So I'm probably better known for my costume jewelry line, Bombalurina. It's a fun, vibrant, and fabulous romp through design history, but it's not where I started and it's not all I do.
Beadweaving was my first introduction to jewelry, and my first love.
I spent the better part of a year doing nothing but beadweaving - learning and mastering the major stitches, making huge meandering freeform items, losing myself in the cheerful and eccentric color palettes of seed beads. I still love that kind of work.
Only I don't wear that kind of work.
I have infinite appreciation for intensive elaborate beadwork, and I've made my share of outsized collar necklaces.

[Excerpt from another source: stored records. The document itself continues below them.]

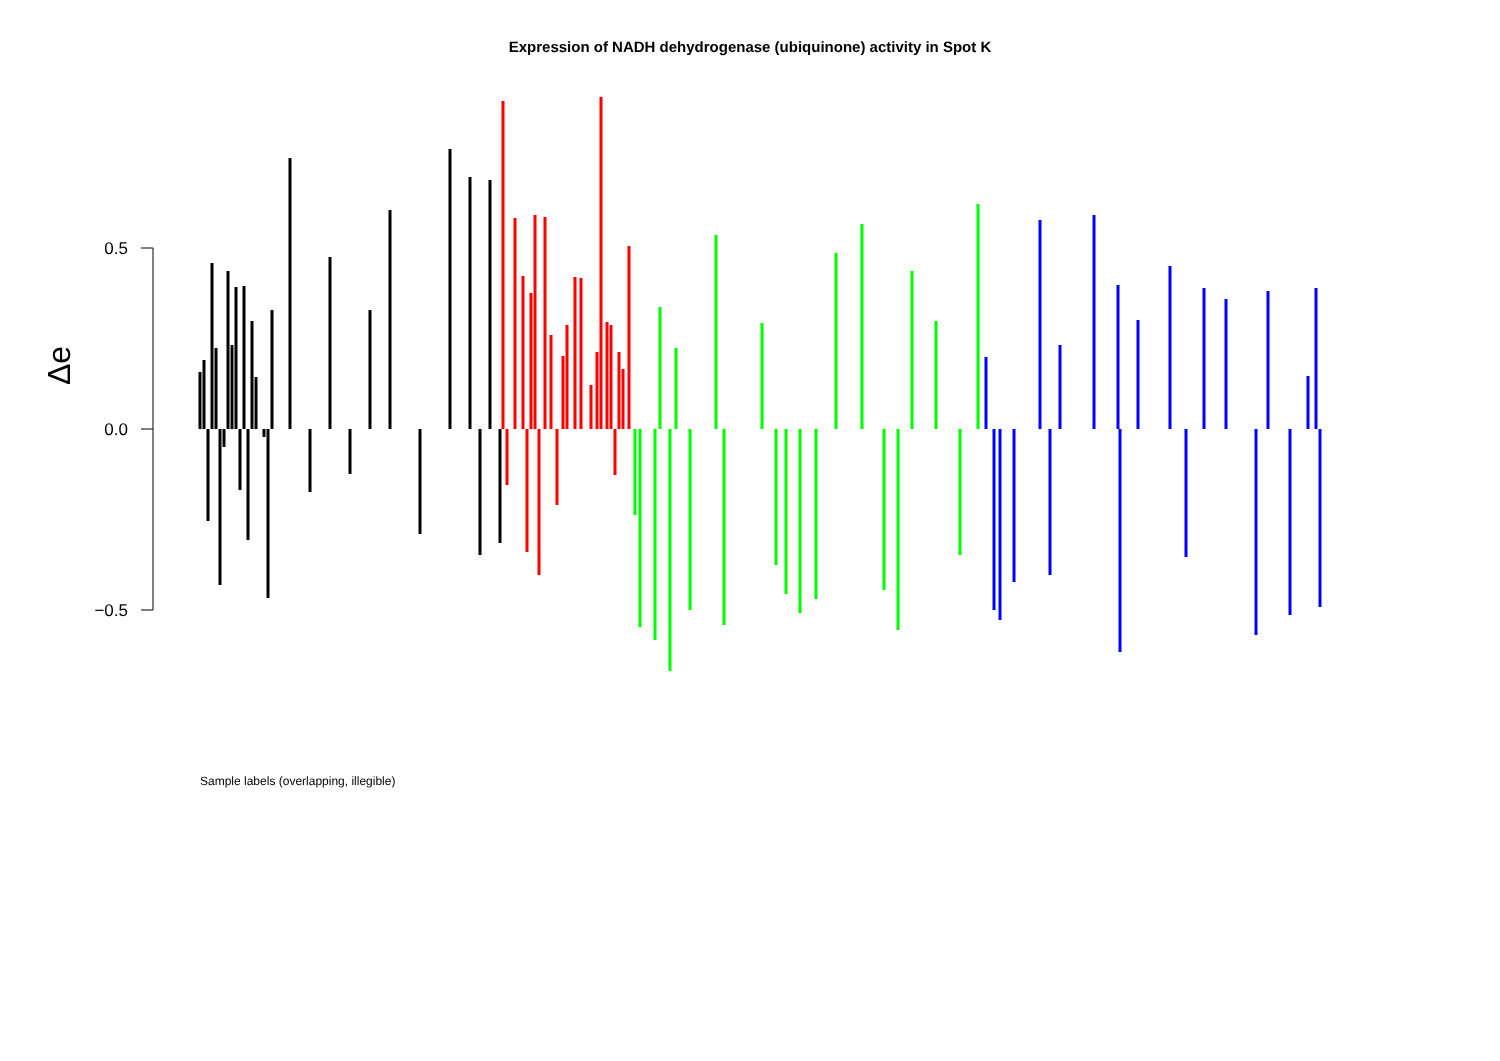Expression of NADH dehydrogenase (ubiquinone) activity in Spot K
0.5
0.0
−0.5
Δe
Sample labels (overlapping, illegible)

Even won at the Minnesota State fair - second place - not bad for a relative neophyte up against the likes of various people who have written many a book on how to bead. (Minnesota has a freakish claim to many of the major artists in the bead world - Nancy Eha, Diane Fitzgerald, Bonnie Voelker, need I go on?)
But I don't wear this type of jewelry.
I don't know what exactly motivated me to start weaving with small, expensive, little bits of metal on silk, and I strongly doubt that this was something no one else had thought to do, but if they have I don't know about it. Maybe it was the realization that my 2mm crimps are about the size of a delica bead. Maybe it was fretting over the fact that those plated delicas are going to rub free of plating if you wear those pieces every day (not that you would, but what if you could?)
My goal with Ensō is to create something modernist, minimal, elegant and more upscale, in complete contrast to my enjoyment of inexpensive and vintage materials as expressed in my costume line. Something modernist, minimal,timelessly chic, something I would wear without irony, to my best outings or my serious dinners.
This is jewelry I wear.
I never could reconcile the latent modernist in me with the junkhound. So I'm not going to try. This line has a wonderful specificity to it and I'm proud to put my name on it. This is my art.